Prince to open Museum's new Darwin Centre

01 September 2009

On Monday 14 September, His Royal Highness Prince William of Wales will be the guest of honour at the grand opening of the Natural History Museum’s new Darwin Centre.

He will be joined by the UK's best-loved natural history presenter, Sir David Attenborough.

It will be Prince William’s first official opening at a museum, and he will view the work carried out by scientists striving to understand and protect the planet.

Prince William will also meet young patients from The Royal Marsden Hospital who are learning about biodiversity and the natural environment. 

The visit will reflect Prince William’s interest in climate change and the preservation of the natural world.

Darwin Centre

The new Darwin Centre is a state-of-the-art scientific research and collection storage facility, and an awe-inspiring new public space inviting visitors to explore the natural world in an exciting and innovative way.

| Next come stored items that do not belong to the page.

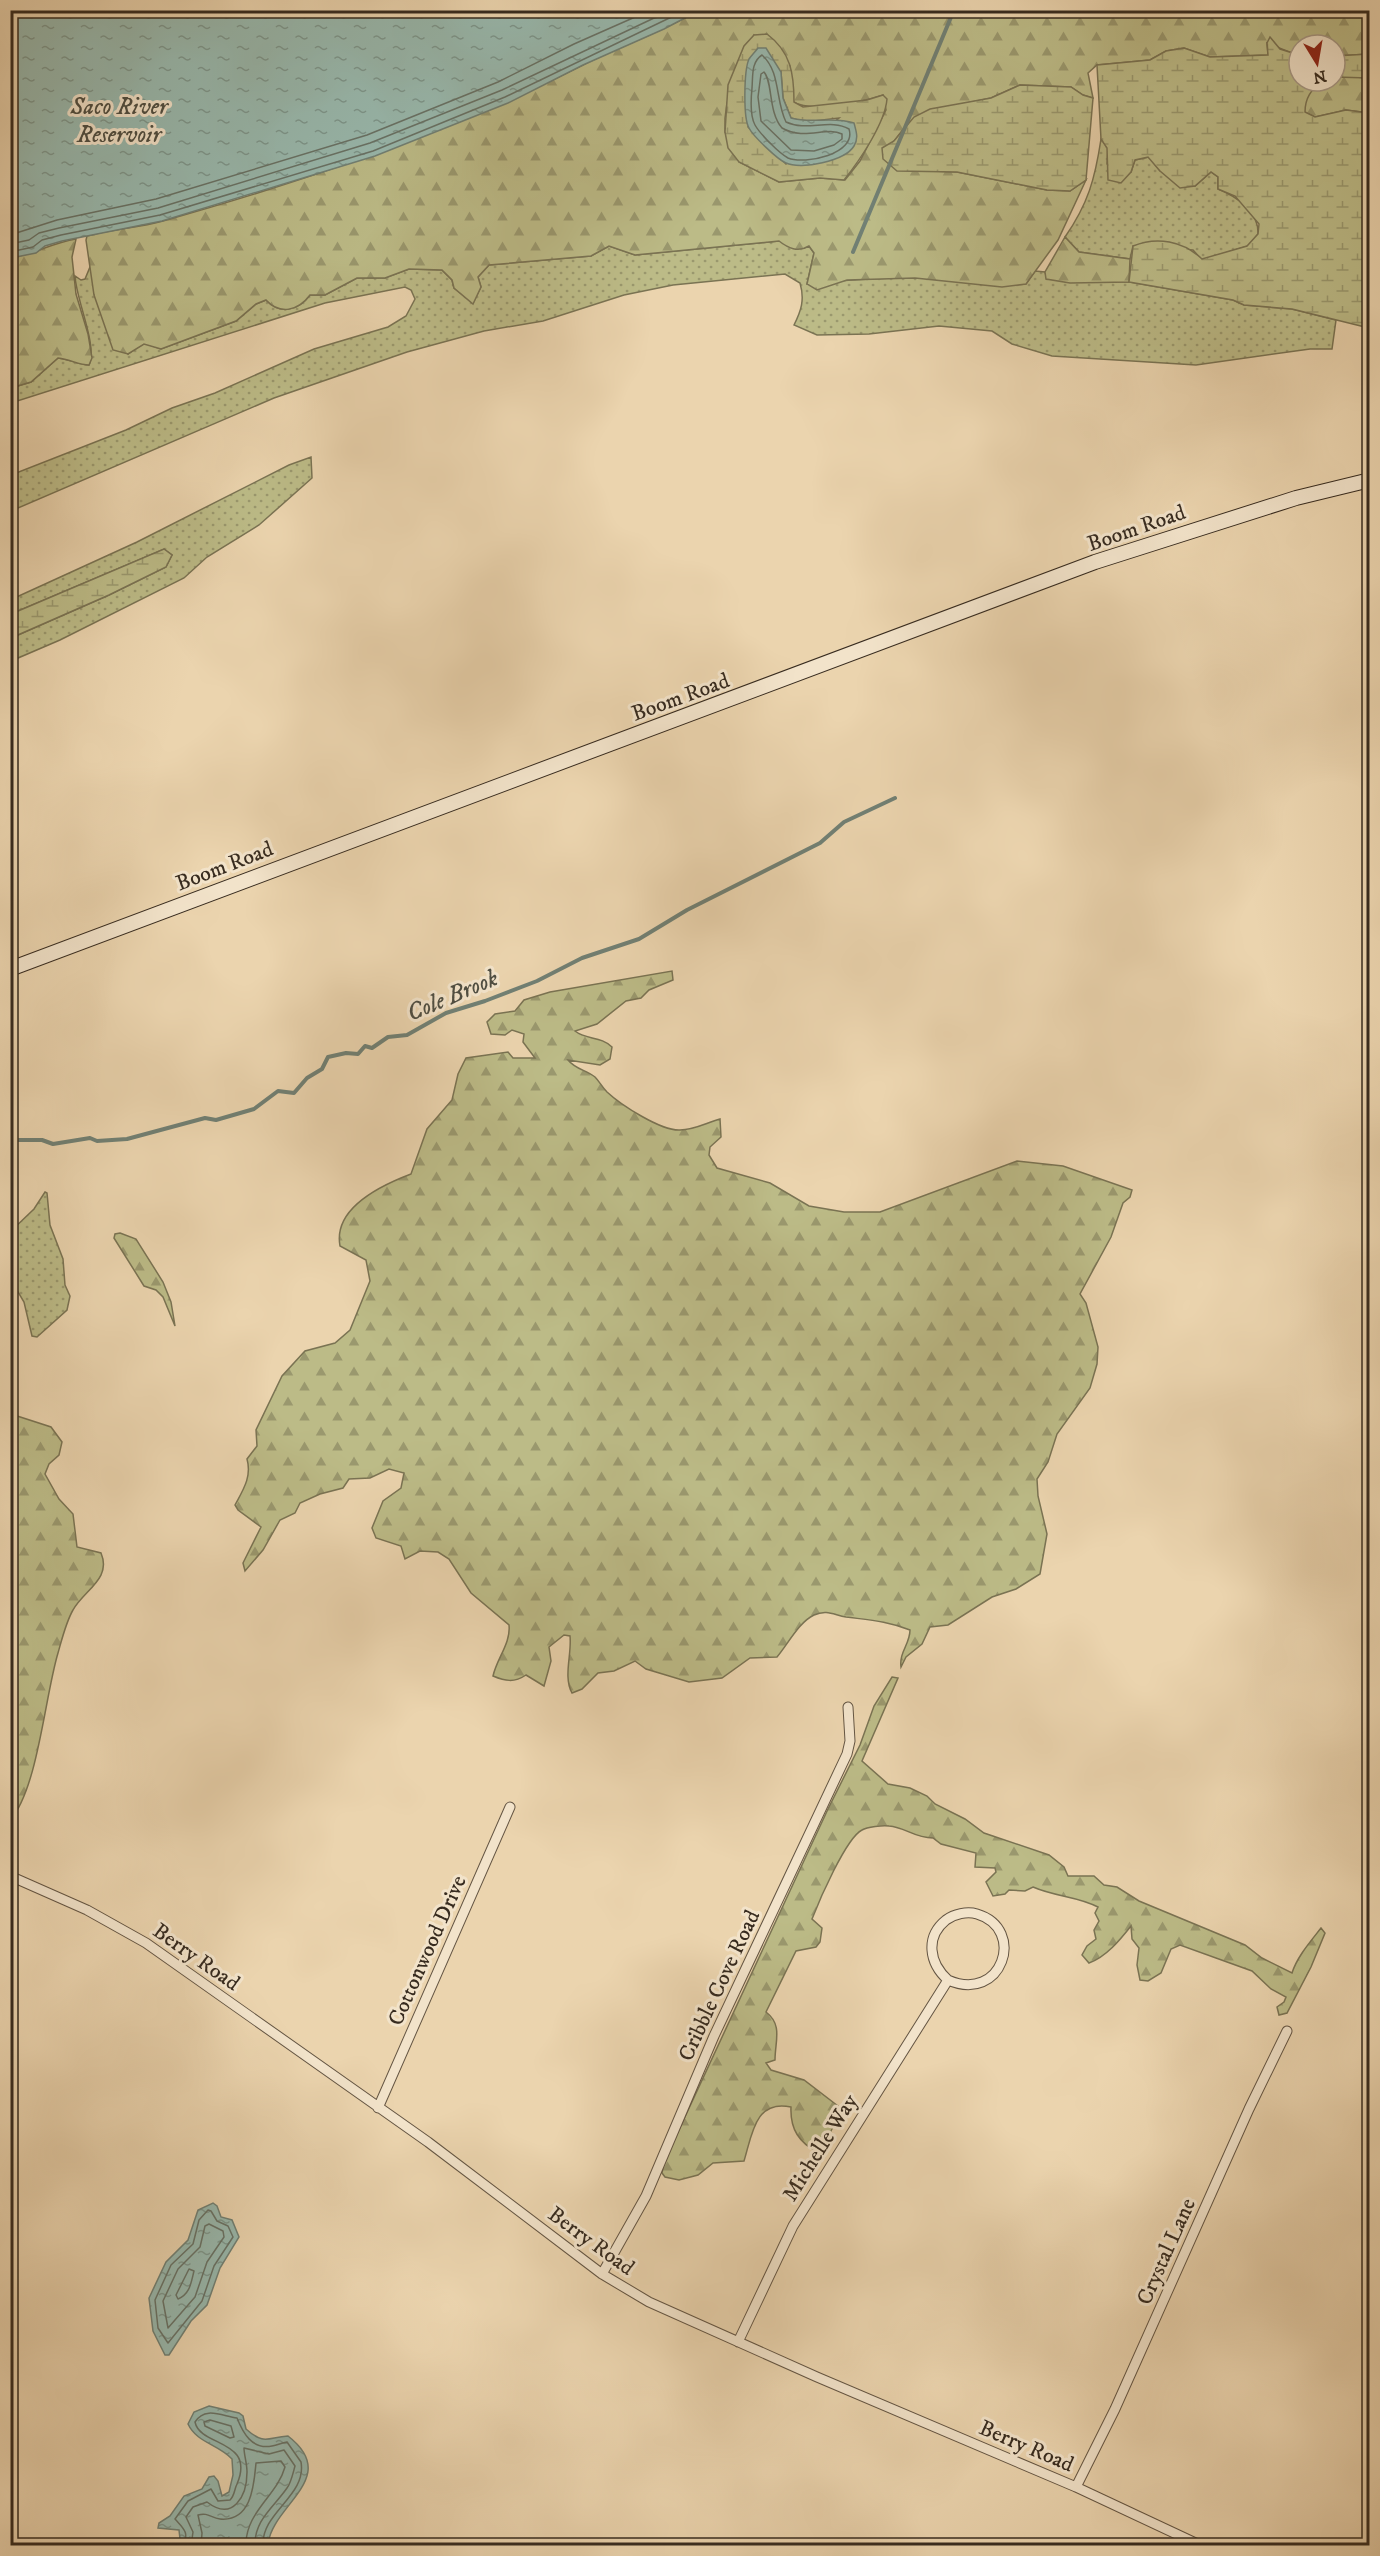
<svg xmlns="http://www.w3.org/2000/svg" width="1380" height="2556" font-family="'IM FELL DW Pica',serif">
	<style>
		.grass { fill: url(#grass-dots); stroke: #7a7353; stroke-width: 1.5 }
		.forest { fill: url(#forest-firs); stroke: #7a7353; stroke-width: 1.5; fill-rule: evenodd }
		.wetland { fill: url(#wetland-marsh); stroke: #7a7353; stroke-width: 1.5; fill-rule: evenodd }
		.water { fill: url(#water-ripples); stroke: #718074; stroke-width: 1.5 }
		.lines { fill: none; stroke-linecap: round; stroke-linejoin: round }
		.shore { stroke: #687266; stroke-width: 1.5 }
		.stream { stroke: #718074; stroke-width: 4 }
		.street-casing { stroke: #645543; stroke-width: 11 }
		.secondary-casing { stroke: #372b1f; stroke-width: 16 }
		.street { stroke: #f2e3ca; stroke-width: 9 }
		.secondary { stroke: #f2e3ca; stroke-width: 14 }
		.labels { text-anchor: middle; stroke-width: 6; stroke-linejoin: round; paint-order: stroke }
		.street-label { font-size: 22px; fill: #372b1f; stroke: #f2e3ca }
		.water-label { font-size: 24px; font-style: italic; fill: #4f4e42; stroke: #f2e3ca }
	</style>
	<defs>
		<pattern id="grass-dots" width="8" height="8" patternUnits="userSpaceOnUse" patternTransform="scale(1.5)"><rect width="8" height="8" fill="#bcbb87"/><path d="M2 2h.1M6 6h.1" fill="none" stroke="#9a986e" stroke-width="1.8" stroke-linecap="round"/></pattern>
		<pattern id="forest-firs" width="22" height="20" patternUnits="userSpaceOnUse" patternTransform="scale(1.5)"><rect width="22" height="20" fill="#bcbb87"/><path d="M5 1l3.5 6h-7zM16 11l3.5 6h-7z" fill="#9a986e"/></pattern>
		<pattern id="wetland-marsh" width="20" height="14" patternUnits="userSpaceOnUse" patternTransform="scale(1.5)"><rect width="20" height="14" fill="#bcbb87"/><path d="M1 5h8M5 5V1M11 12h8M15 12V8" fill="none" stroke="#9a986e"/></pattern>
		<pattern id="water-ripples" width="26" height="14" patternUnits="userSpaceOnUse" patternTransform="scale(1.5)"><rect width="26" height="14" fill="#98b8ad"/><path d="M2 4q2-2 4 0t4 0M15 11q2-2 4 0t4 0" fill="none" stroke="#7d968c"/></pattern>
	</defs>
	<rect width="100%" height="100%" fill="#ebd4ae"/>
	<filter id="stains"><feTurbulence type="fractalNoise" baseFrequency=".00333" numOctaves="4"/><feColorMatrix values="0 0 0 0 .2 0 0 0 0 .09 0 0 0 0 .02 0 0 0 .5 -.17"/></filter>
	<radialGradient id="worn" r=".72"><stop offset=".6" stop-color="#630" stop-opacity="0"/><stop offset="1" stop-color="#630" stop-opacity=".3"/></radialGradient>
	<path class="grass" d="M1101 139 1108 148 1107 164 1131 172 1135 160 1149 157 1160 171 1195 186 1211 172 1218 177V189C1238 197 1259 212 1258 234L1248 246 1202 260 1193 250 1133 246 1130 259 1079 252 1065 237C1088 204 1095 179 1101 139Z
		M779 241 809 246 814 253 807 284C842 280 879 278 914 278 952 278 988 288 1026 284L1035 271 1045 272 1047 279 1129 282 1233 300 1244 305 1292 309 1336 320 1332 349H1310L1196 365 1052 356 1012 344 992 331 939 326 869 334 817 335 794 325C801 311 805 300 800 283L785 274 673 285 624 295 543 321 484 331 407 352 274 398 11 511V475L126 430 172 408 215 393 314 349 388 327 406 316 415 299 411 290 405 287 325 303 11 403V388L31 382 58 358C70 359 78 365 89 365 98 346 76 300 75 276L81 280 85 279 90 267 128 354 144 343 161 349 236 321 256 304 266 300C280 315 298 311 310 295H325L357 278H385L409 269 442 270 452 280 454 288 473 303 481 287 478 277 489 265 591 256 609 246 635 255Z
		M311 457 312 478 259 525 207 557 184 578 60 640 11 661V638L109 595 166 567 172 555 164 549 11 614 10 600 137 542 289 465Z
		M45 1192 47 1193 50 1225 63 1259 65 1285 70 1296 67 1310 37 1337 32 1336 24 1302 11 1280V1231L34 1209Z"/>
	<path class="forest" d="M698 11H1369V54L1335 56V45H1299L1297 55 1267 43 1268 55 1210 57 1184 48 1166 51 1150 60 1097 65 1088 73 1093 98 1083 95 1071 87 1020 85 991 98 962 104 908 123 894 141 932 171 957 172 1047 190 1070 191 1086 180 1058 240 1026 284 1002 287 915 278 847 280 817 290 807 284 814 253 809 246C798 253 788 248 779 241L635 255 609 246 591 256 489 265 478 277 481 287 473 304 454 288 452 280 442 270 409 269 385 278H357L325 295H310C298 311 280 315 266 300L256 304 236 321 161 349 144 344 128 354 113 350 94 295 86 240 87 236C112 229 138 228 163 221 311 179 446 134 583 65 621 46 661 32 698 11ZM754 35 790 66 793 102C813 113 862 102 883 95L886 110 860 161 845 180 820 178 779 182 739 162 725 132V118L727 103Z
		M1340 76 1369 78V113L1346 110 1315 117 1304 112C1305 92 1315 81 1335 81V77Z
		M1065 237 1079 252 1130 259 1129 282 1070 283 1046 279 1045 272Z
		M76 239 72 257 76 294 88 334 92 358 89 365C78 365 70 359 58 358L31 382 11 388V258C34 254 52 243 76 239Z
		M672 971 673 980 649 990 641 998 626 1001 597 1024 575 1031C586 1040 601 1036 612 1047L610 1059 600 1065 568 1060C575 1069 586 1070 595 1077 599 1081 602 1087 607 1092 621 1105 661 1131 680 1130 694 1130 706 1123 720 1119L721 1137 710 1147 709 1155 717 1168 770 1183 809 1206 844 1212H880L1017 1161 1063 1166 1132 1190 1130 1197 1123 1203 1111 1237 1080 1294 1086 1303 1098 1347 1097 1364 1090 1388 1057 1434 1048 1462 1037 1479 1038 1496 1047 1534 1040 1574 1016 1589 992 1597 948 1625 930 1627 922 1644 906 1657 901 1667C899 1652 910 1644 910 1630 888 1621 869 1620 846 1617 834 1615 827 1609 814 1615 799 1622 788 1644 777 1657L750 1658 722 1678 689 1682 646 1669 635 1661 614 1671 598 1673 582 1689 572 1693C563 1677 572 1654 570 1636L564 1635 549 1647 551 1661 544 1686 526 1675C514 1683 505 1681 493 1676 497 1658 511 1643 509 1625L471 1593 449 1559 438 1552 420 1551 405 1559 401 1546 376 1538 372 1528 383 1501 401 1488 404 1473 389 1469 370 1478 349 1479 343 1488 320 1494 300 1503 295 1513 280 1520 263 1550 245 1571 243 1563 261 1527 238 1510 235 1505C243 1490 252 1477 247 1459L257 1446 256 1430 282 1376 305 1351 335 1343 350 1330 370 1281 366 1260 340 1246C333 1208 382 1185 411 1174L427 1129 452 1100 458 1074 466 1058 508 1052 513 1058H535L523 1042 524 1034 512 1030 505 1035 491 1034 487 1022 495 1014 515 1011 524 1000 550 992Z
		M120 1233 136 1239 163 1282 171 1302 175 1326 163 1297 156 1290 144 1286 114 1238 115 1234Z
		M11 1414 51 1427 62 1442 59 1455 49 1464 45 1474 59 1499 73 1514 77 1547 101 1553C112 1579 84 1590 73 1610 66 1622 62 1639 58 1653 45 1696 38 1787 11 1819Z
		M892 1677 898 1678 862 1761 888 1784 910 1788 927 1796 935 1804 965 1819 984 1833 1049 1855 1064 1867 1068 1876H1094L1104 1885 1117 1887 1139 1901 1245 1945 1262 1958 1292 1973C1297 1957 1310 1942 1321 1928L1325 1933 1311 1967 1287 2013 1279 2015 1277 2007 1284 2002 1286 1997 1271 1989 1252 1971 1180 1945 1171 1949 1161 1973 1148 1981 1140 1980 1137 1965 1139 1948 1132 1939 1131 1926C1120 1940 1106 1957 1089 1963L1082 1955 1087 1946 1096 1939 1094 1930 1099 1921 1095 1913 1098 1907C1077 1896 1056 1897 1033 1887L1025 1891 1009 1890 1005 1894 993 1896 986 1882 996 1872 995 1868 975 1867 976 1853 941 1844 933 1838C914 1838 905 1827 889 1826 883 1825 867 1827 862 1830 846 1838 819 1901 812 1919L822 1928 820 1942 816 1947 796 1951 766 2012C783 2025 775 2041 775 2060L766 2063 771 2070 804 2080 838 2106C836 2124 829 2138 819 2153 799 2143 790 2129 791 2107 755 2099 752 2135 744 2161L713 2163 698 2175 679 2180 665 2177 662 2173 664 2162 828 1809 860 1745 874 1706Z"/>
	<path class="wetland" d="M767 34C791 52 794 74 794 102L803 107 867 100 883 95 887 99C885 123 860 160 844 180L820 178 779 182 739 162 728 148 725 132 728 85 744 46 754 35ZM781 72 783 98 791 118 805 122 839 118 786 164 748 127Z
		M1270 37 1280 49 1299 55V81H1322C1311 90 1305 98 1305 112L1315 117 1346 110 1369 113V328L1292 309 1244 305 1233 300 1129 282 1133 246C1157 236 1183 241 1202 259L1247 246 1258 234 1259 224 1235 196 1218 189V177L1211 172 1195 186 1180 188 1160 171 1148 157 1135 160 1131 172 1121 183 1108 180 1107 148 1101 139 1097 65 1150 60 1166 51 1184 48 1210 57 1268 55 1267 43Z
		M1369 54V78L1335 77V56Z
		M1020 85 1071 87 1083 95 1093 98 1086 180 1070 191 1047 190 957 172 897 171 883 159 882 148 894 141 914 117 930 109 991 98Z
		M164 549 172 555 166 567 109 595 11 638V614Z"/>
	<path class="water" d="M11 10H698V11L664 29 583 65 508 103 375 156 162 221 62 241 45 246 36 253 11 258Z
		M758 48H766L781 72 783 98 791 118C812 124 833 116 854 123 856 131 859 138 854 146 845 161 801 170 786 163 778 160 753 136 749 128 743 118 744 70 749 59 751 56 755 52 758 48Z
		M213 2203 217 2206 221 2217 232 2220 239 2237 220 2268 207 2305 191 2321 169 2355H165L153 2331 149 2298 166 2262 188 2240 198 2210Z
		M209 2406 239 2413 243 2416 246 2429C265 2446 268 2437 288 2436 342 2478 271 2505 268 2545H170L180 2539 179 2530 158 2528 159 2523 170 2516 184 2496 202 2489 209 2477 214 2476 218 2481 222 2496 229 2492 233 2475 232 2459C218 2444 197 2443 188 2424L194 2412Z"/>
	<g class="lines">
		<path class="shore" d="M762 55C781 72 775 100 786 122 807 132 830 118 849 129 857 154 805 165 788 158 779 153 760 134 755 125 750 116 751 98 752 88 753 76 751 62 762 55Z
			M764 72C773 82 768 112 782 128 805 141 826 126 842 134V139L834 145 814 151 791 150 761 121 758 97 761 74Z
			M10 235 57 220 156 199 367 135 498 82 574 44 651 10
			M10 244 29 240 39 233 59 228 158 208 370 143 502 90 671 10
			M10 252 33 247 42 240 61 235 160 215 373 151 505 97 686 10
			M208 2210 211 2211 217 2221 228 2226 233 2237 214 2266 202 2301 168 2343 158 2328 155 2300 171 2265 193 2244 199 2220Z
			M209 2224 223 2231 224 2237 207 2262 195 2297 168 2328 163 2301 178 2269 200 2247 205 2226Z
			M189 2269 194 2271C191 2283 190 2294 178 2299L176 2295Z
			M210 2420 231 2426 234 2437 230 2438 205 2426 204 2422Z
			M182 2546C191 2533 182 2527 175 2519L188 2501 211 2489 218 2501 230 2500C235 2495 234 2490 237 2484 256 2439 200 2447 195 2422 205 2406 222 2416 237 2418 243 2433 252 2450 272 2446 278 2445 281 2443 287 2442L301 2462C307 2496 261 2512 263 2546
			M191 2546 193 2532 186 2517 193 2507 207 2502C233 2522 247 2496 247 2472 247 2463 244 2455 244 2448L269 2454 284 2450 295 2466C293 2473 291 2483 287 2488 274 2507 254 2520 255 2546
			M201 2546 202 2533 198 2515C208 2512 211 2518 220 2519 252 2522 254 2484 256 2463L281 2461 285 2467C277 2496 245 2512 246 2546"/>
		<path class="stream" d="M853 252 954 10
			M10 1140H42L53 1144 90 1138 97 1141 127 1139 205 1118 216 1120 254 1109 278 1091 294 1093 307 1078 322 1069 328 1057 346 1053 358 1054 365 1046 372 1048 388 1037 407 1035 446 1013 485 1001 537 981 582 958 639 939 687 910 820 843 844 822 895 798"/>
		<defs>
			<path id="street" d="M10 1876 87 1910 146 1943 428 2142 602 2274 649 2302 817 2377 1076 2487 1202 2546
				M378 2108 510 1807
				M602 2274 646 2196 714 2036 847 1754 850 1741 848 1707
				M738 2342 793 2226 948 1980C1002 2004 1027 1929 977 1914 967 1911 954 1914 946 1920 925 1937 929 1963 948 1980
				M1076 2487 1115 2409 1249 2109 1287 2031"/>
			<path id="secondary" d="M10 969 1095 562 1296 498 1370 480"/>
		</defs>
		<use href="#street" class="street-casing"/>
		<use href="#secondary" class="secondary-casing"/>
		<use href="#street" class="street"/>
		<use href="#secondary" class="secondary"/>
	</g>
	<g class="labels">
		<g class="street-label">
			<text transform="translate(1136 527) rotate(-19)" y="8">Boom Road</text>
			<text transform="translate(680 696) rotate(-20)" y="8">Boom Road</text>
			<text transform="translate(224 865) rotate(-21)" y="8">Boom Road</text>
			<text transform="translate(426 1950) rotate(-66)" y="8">Cottonwood Drive</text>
			<text transform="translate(197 1956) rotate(35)" y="8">Berry Road</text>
			<text transform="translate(718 1985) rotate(-65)" y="8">Cribble Cove Road</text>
			<text transform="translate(819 2147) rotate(-58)" y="8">Michelle Way</text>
			<text transform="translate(592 2240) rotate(36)" y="8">Berry Road</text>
			<text transform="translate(1165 2251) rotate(-66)" y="8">Crystal Lane</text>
			<text transform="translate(1027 2445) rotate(23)" y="8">Berry Road</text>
		</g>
		<g class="water-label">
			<text x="119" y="114">Saco River<tspan x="119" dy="28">Reservoir</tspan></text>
			<text transform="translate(452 995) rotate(-23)" y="8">Cole Brook</text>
		</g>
	</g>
	<rect width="1380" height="2556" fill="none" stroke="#ebd4ae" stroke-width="36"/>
	<rect x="12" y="12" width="1356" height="2532" fill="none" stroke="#372b1f" stroke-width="3"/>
	<rect x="18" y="18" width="1344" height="2520" fill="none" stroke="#372b1f" stroke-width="1.5"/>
	<g transform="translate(1317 63) rotate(169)"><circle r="28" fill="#f2e3ca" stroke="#a79986" stroke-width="1.5"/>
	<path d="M0-4.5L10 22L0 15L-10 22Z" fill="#8f2418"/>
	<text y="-9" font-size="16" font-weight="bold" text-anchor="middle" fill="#372b1f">N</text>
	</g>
	<rect width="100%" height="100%" filter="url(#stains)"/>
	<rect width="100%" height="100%" fill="url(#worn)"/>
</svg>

Prince William will be one of the first to see some of the Museum’s scientists in action, working in high-tech laboratories, preparing real specimens and working among the 3.3km of cabinets that hold the millions of plants and insects.

From Tuesday 15 September, the visiting public will have an uninhibited snapshot into these once concealed spaces at the Museum as they travel through the new Cocoon experience, and share the excitement of exploring, studying and preserving the world around us.

Attenborough Studio

In a tribute to excellence in science communication, the Darwin Centre’s high-tech Attenborough Studio will showcase natural history film footage, new media and face-to-face encounters with Museum scientists.

Dr Michael Dixon, Director of the Natural History Museum, comments, ‘With so many issues facing the planet at this time, we are thrilled that Prince William will join Sir David in helping us celebrate the opening of the Darwin Centre.'

'We hope that Prince William will be the first of many visitors who will leave with a real sense of awe and wonder at nature, a better understanding of why the work of the Natural History Museum is so relevant, now more than ever, and be inspired to share in our collective responsibility over the future of the planet.’